Taiwan has all the conditions for statehood, including permanent residents, a designated territory, government, and the ability to do business with other countries – but it lacks greater international recognition.

– says the official report of the British Parliament in the House of Commons, adding that “Taiwan is now an independent country, known as the Republic of China.”

This approach may provoke great indignation and harsh reactions from Beijing.

The atmosphere between the two countries has been frosty for five years, but British Foreign Secretary James Cleverly is visiting China this week.

Beijing rejects the establishment of the state of Taiwan, and considers the issue of the island’s affiliation an internal Chinese affair, and describes the government in Taipei as separatist. Currently, only 13 countries officially recognize the Republic of China, most of which are small countries in the periphery, Central America or the Caribbean.

According to Alicia Cairns, chair of the British Foreign Affairs Committee, they are aware of the Chinese position, but do not recognize it. According to him, it is absolutely necessary for the British Foreign Secretary to firmly support Taiwan’s interests and promote the island’s right to self-determination.

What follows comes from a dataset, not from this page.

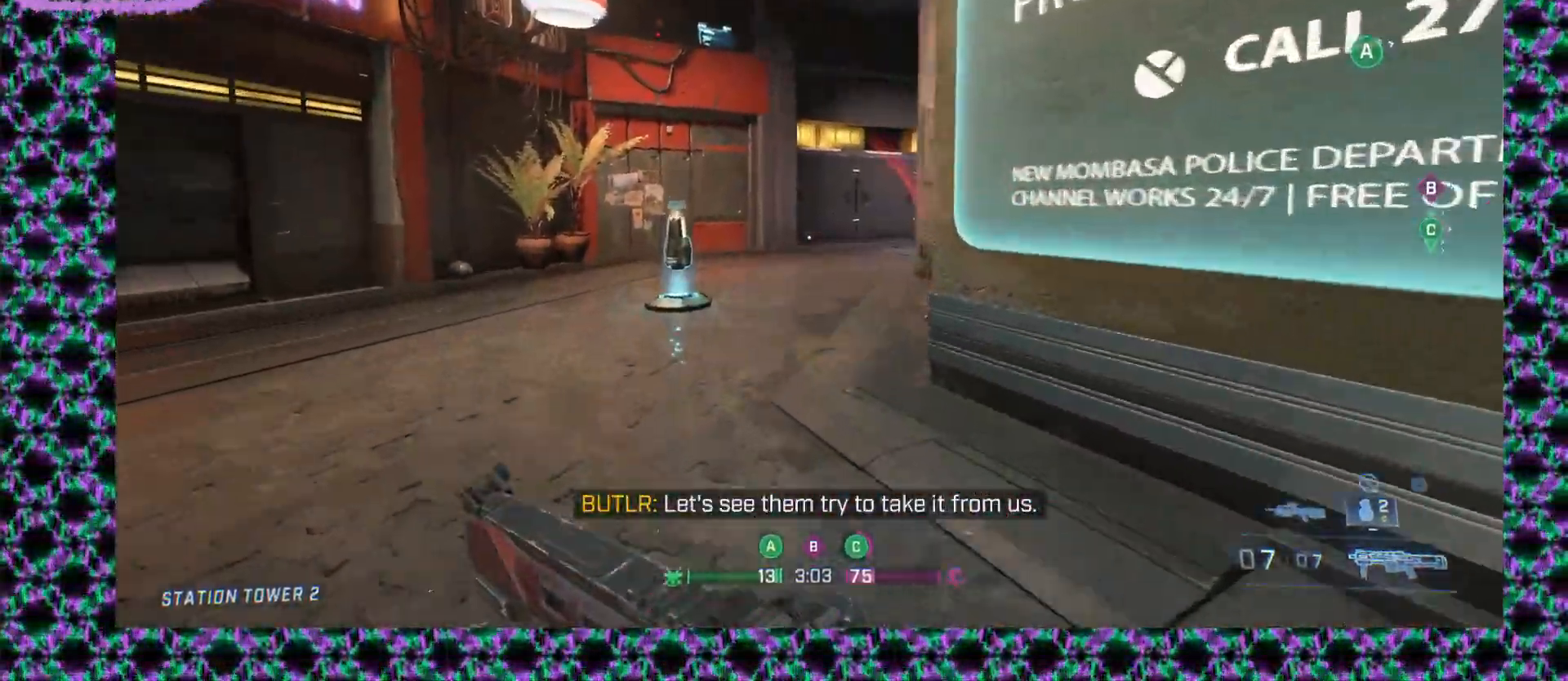
{"keys": [], "mouse": [], "events": []}
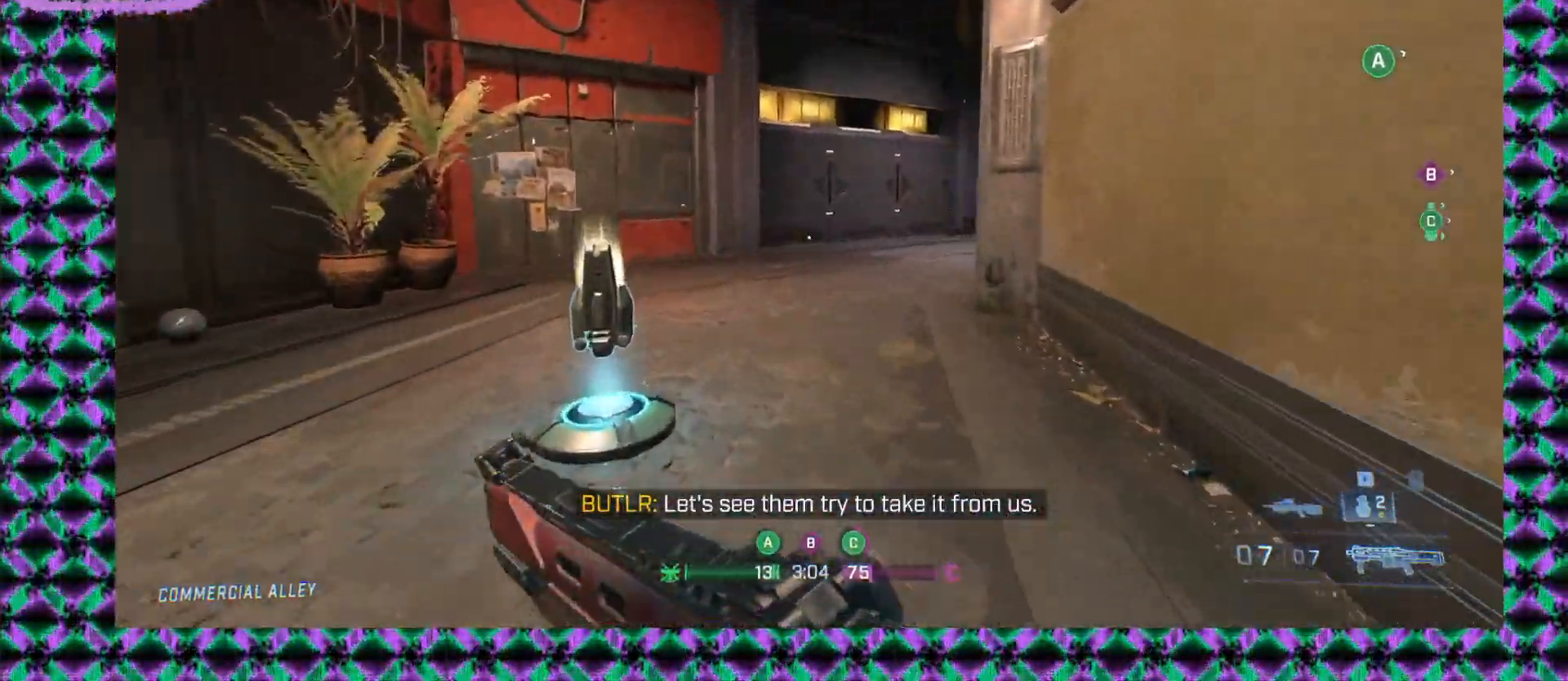
{"keys": [], "mouse": [], "events": []}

This commitment is not only in line with British values, but also serves as a stark message to authoritarian regimes around the world that sovereignty cannot be achieved by force or coercion.

Cairns added. The committee criticized the British government for not being firm enough in its support of Taiwan and called on officials to begin developing sanctions against a possible Chinese invasion. According to him, London should build stronger relations with Taipei and can count on Japan’s help in this regard. The report also blamed the British government for not announcing the British “China strategy”, which the Germans did.